My Dear Mr. Cooke:
In terms of summarizing your argument in a word, I can’t decide between adorable and cheeky. Not only did you ignore my reasoning, you introduced an inaccurate definition with this Merriam-Webster business. Had you bothered with the authoritative dictionary, the Oxford English Dictionary, you would have found: “A. adj. Of or pertaining to a system of government which tolerates only one political party, to which all other institutions are subordinated, and which usu. demands the complete subservience of the individual to the State.” I agree that a two party system makes us less exciting to watch, but it also negates the possibility that we are totalitarian.

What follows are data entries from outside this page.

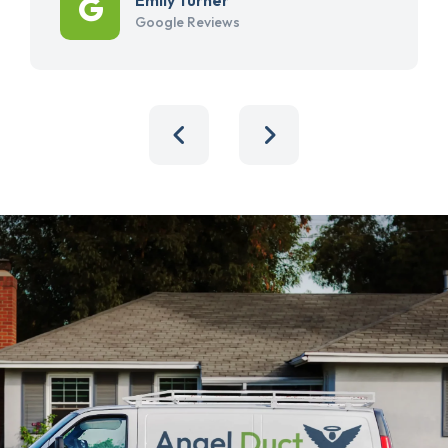
Google Reviews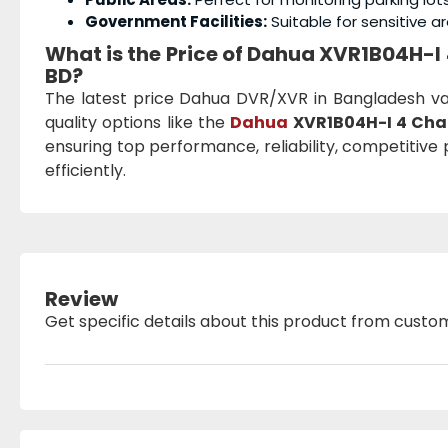
Government Facilities:
Suitable for sensitive ar
What is the Price of Dahua XVR1B04H-
BD?
The latest price Dahua DVR/XVR in Bangladesh v
quality options like the
Dahua
XVR1B04H-I 4 Cha
ensuring top performance, reliability, competitive 
efficiently.
Review
Get specific details about this product from custo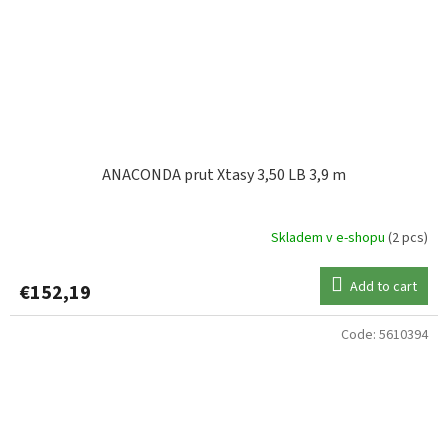
ANACONDA prut Xtasy 3,50 LB 3,9 m
Skladem v e-shopu
(2 pcs)
Add to cart
€152,19
Code:
5610394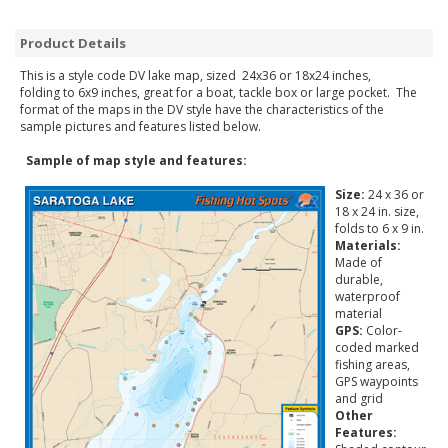
Product Details
This is a style code DV lake map, sized 24x36 or 18x24 inches,
folding to 6x9 inches, great for a boat, tackle box or large pocket. The
format of the maps in the DV style have the characteristics of the
sample pictures and features listed below.
Sample of map style and features:
Size:
24 x 36 or
18 x 24 in. size,
folds to 6 x 9 in.
Materials:
Made of
durable,
waterproof
material
GPS:
Color-
coded marked
fishing areas,
GPS waypoints
and grid
Other
Features: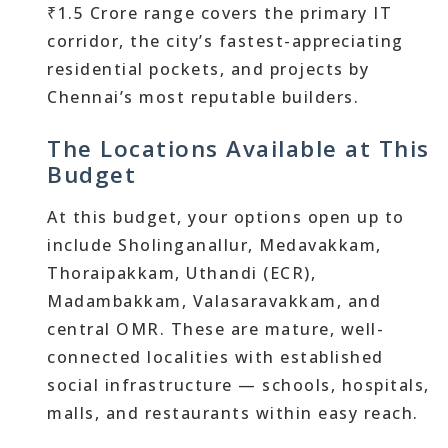
₹1.5 Crore range covers the primary IT
corridor, the city’s fastest-appreciating
residential pockets, and projects by
Chennai’s most reputable builders.
The Locations Available at This
Budget
At this budget, your options open up to
include Sholinganallur, Medavakkam,
Thoraipakkam, Uthandi (ECR),
Madambakkam, Valasaravakkam, and
central OMR. These are mature, well-
connected localities with established
social infrastructure — schools, hospitals,
malls, and restaurants within easy reach.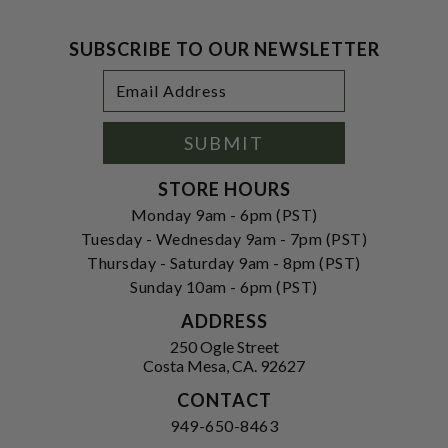
SUBSCRIBE TO OUR NEWSLETTER
Footer
Email
Newsletter
Address
Signup
Form
SUBMIT
STORE HOURS
Monday 9am - 6pm (PST)
Tuesday - Wednesday 9am - 7pm (PST)
Thursday - Saturday 9am - 8pm (PST)
Sunday 10am - 6pm (PST)
ADDRESS
250 Ogle Street
Costa Mesa, CA. 92627
CONTACT
949-650-8463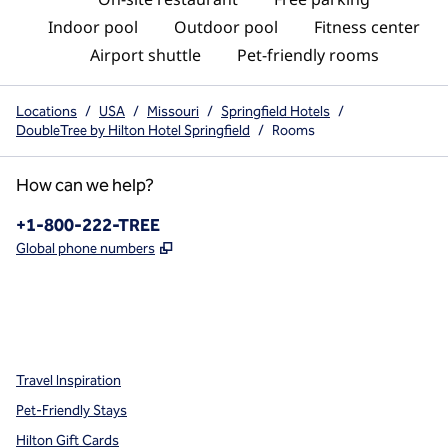
Indoor pool
Outdoor pool
Fitness center
Airport shuttle
Pet-friendly rooms
Locations
/
USA
/
Missouri
/
Springfield Hotels
/
DoubleTree by Hilton Hotel Springfield
/
Rooms
How can we help?
Phone:
+1-800-222-TREE
,
Opens new tab
Global phone numbers
x
facebook
instagram
,
Opens new tab
,
Opens new tab
,
Opens new tab
Travel Inspiration
Pet-Friendly Stays
Hilton Gift Cards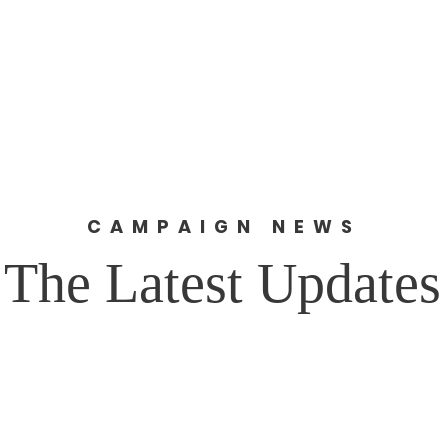
Home
About
News
Get 
R
CAMPAIGN NEWS
The Latest Updates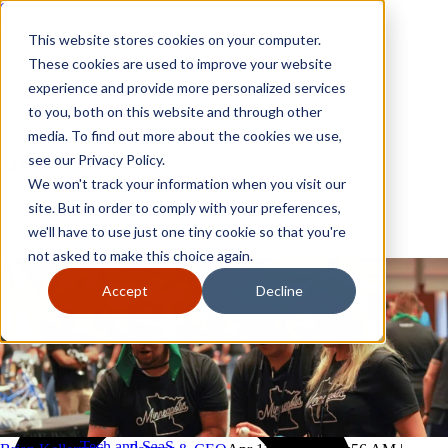
Skip to content
Close
This website stores cookies on your computer.
Why GoGather
These cookies are used to improve your website
Our services
experience and provide more personalized services
Your events
to you, both on this website and through other
All corporate event solutions
Conferences
media. To find out more about the cookies we use,
Corporate meetings
see our Privacy Policy.
Incentive trips
We won't track your information when you visit our
Employee incentive trips
Channel partner incentives
site. But in order to comply with your preferences,
Why GoGather
Sales kickoffs
Our services
we'll have to use just one tiny cookie so that you're
Resources
Your events
not asked to make this choice again.
Franchise
All corporate event solutions
Home services
Conferences
Accept
Decline
Tech and SaaS
Corporate meetings
Trucking and transportation
Incentive trips
Employee incentive trips
Channel partner incentives
Sales kickoffs
Resources
Franchise
Home services
Tech and SaaS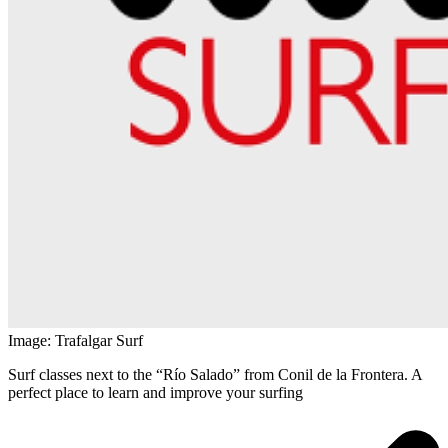
Image: Trafalgar Surf
Surf classes next to the “Río Salado” from Conil de la Frontera. A
perfect place to learn and improve your surfing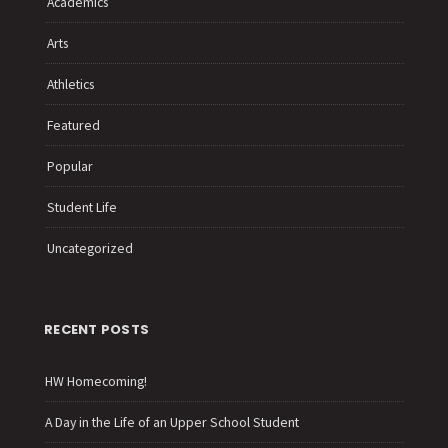
Academics
Arts
Athletics
Featured
Popular
Student Life
Uncategorized
RECENT POSTS
HW Homecoming!
A Day in the Life of an Upper School Student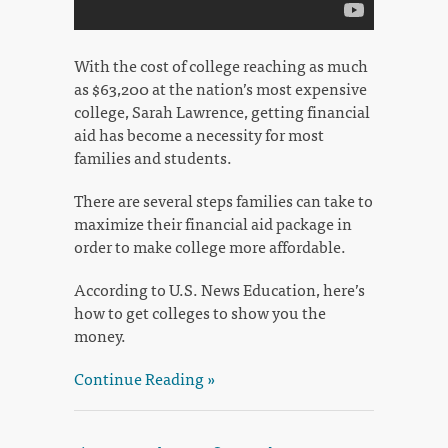
With the cost of college reaching as much
as $63,200 at the nation’s most expensive
college, Sarah Lawrence, getting financial
aid has become a necessity for most
families and students.
There are several steps families can take to
maximize their financial aid package in
order to make college more affordable.
According to U.S. News Education, here’s
how to get colleges to show you the
money.
Continue Reading »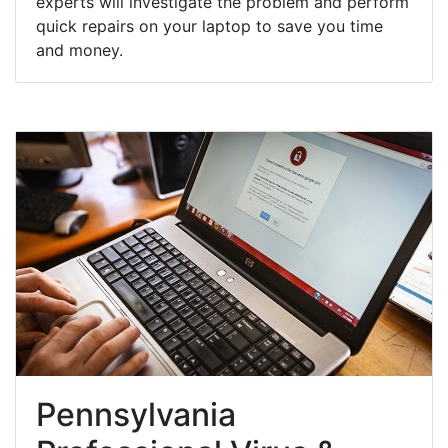
experts will investigate the problem and perform
quick repairs on your laptop to save you time
and money.
Pennsylvania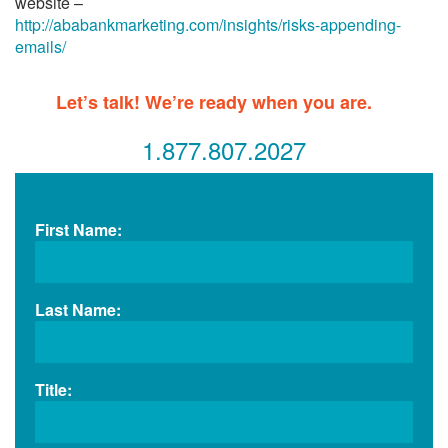
website –
http://ababankmarketing.com/insights/risks-appending-
emails/
Let’s talk! We’re ready when you are.
1.877.807.2027
First Name:
Last Name:
Title:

More to the point, you claim: “Execution is an exercise of absolute state authority, in a way that taxes or gun control simply aren't.” That doesn’t quite satisfy, does it? To use your own language, taxes and execution “are different in degree, not in kind.” I think a debate on the death penalty is something worth having, though I’m not certain if this is the appropriate forum for it. Let’s try and focus on the case at hand:
Do you agree that crimes against humanity are in a category somewhat more severe than the common criminal? Evidence is easily available for the former, though the latter is oftentimes mired in doubt or dubious police tactics. There is a fantastic argument against capitol punishment for common criminals; it doesn’t persuade me, but it’s a valid argument. Saddam didn’t kill his wife’s lover while in the heat of passion nor did he steal a television from Sears; Saddam decimated generations. Keep your eye on the ball, my friend.
If proportionality should be a guideline in meting out punishment, what is an appropriate response to genocide, using chemical weapons, and wasting a nation over a 24 year period? I simply don't understand how jail-time is a fair way for Iraqis to show their disdain for Saddam's crimes. Sometimes, with appropriate evidence and appropriate aggrievement, states can and should decide that the actions of an individual are so egregious that they only proportional response is death.

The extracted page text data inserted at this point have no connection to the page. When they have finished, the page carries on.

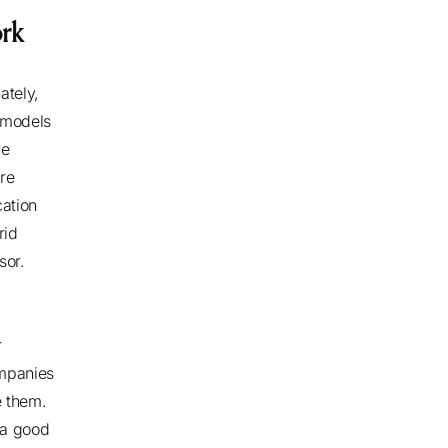
ork
ately,
 models
re
re
cation
rid
ssor.
r
mpanies
e them.
 a good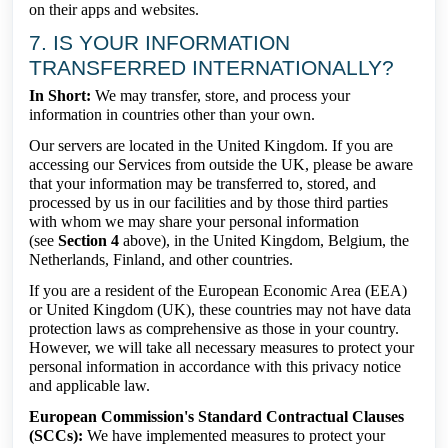
on their apps and websites.
7. IS YOUR INFORMATION
TRANSFERRED INTERNATIONALLY?
In Short:
We may transfer, store, and process your
information in countries other than your own.
Our servers are located in the United Kingdom. If you are
accessing our Services from outside the UK, please be aware
that your information may be transferred to, stored, and
processed by us in our facilities and by those third parties
with whom we may share your personal information
(see
Section 4
above), in the United Kingdom, Belgium, the
Netherlands, Finland, and other countries.
If you are a resident of the European Economic Area (EEA)
or United Kingdom (UK), these countries may not have data
protection laws as comprehensive as those in your country.
However, we will take all necessary measures to protect your
personal information in accordance with this privacy notice
and applicable law.
European Commission's Standard Contractual Clauses
(SCCs):
We have implemented measures to protect your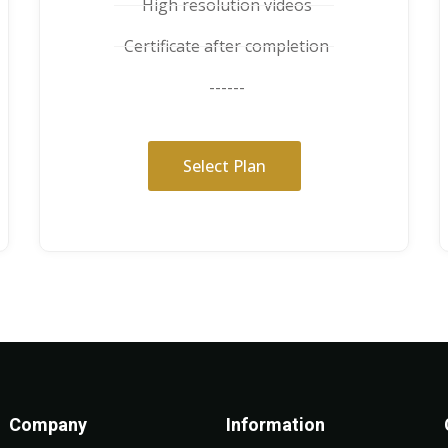
High resolution videos
Certificate after completion
------
Select Plan
Company
Information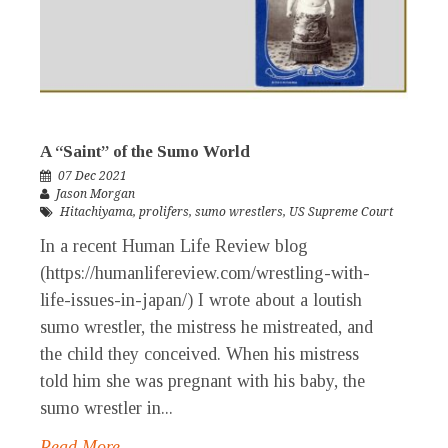
A “Saint” of the Sumo World
07 Dec 2021
Jason Morgan
Hitachiyama
,
prolifers
,
sumo wrestlers
,
US Supreme Court
In a recent Human Life Review blog
(https://humanlifereview.com/wrestling-with-
life-issues-in-japan/) I wrote about a loutish
sumo wrestler, the mistress he mistreated, and
the child they conceived. When his mistress
told him she was pregnant with his baby, the
sumo wrestler in...
Read More →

Saddam’s guilt is beyond the shadow of a doubt; he videotaped many of his crimes, bragged about them, and used them to subdue his populace. Saddam, ever the legal scholar, has confined his complaints largely to procedural matters and screaming exhortations. Was his trial 100% perfect? No, and what trial is? The fact that he received a trial at all is remarkable in a state embroiled in civil war with only the tatters of government. Hell, when Saddam came to power in 1979, he did so personally at the barrel of a gun. Where is your concern and compassion for this? When I read opinions criticizing the trial, I can’t help but note a lack of commiseration for his millions of victims. Critique at will, but at least acknowledge the man’s crimes.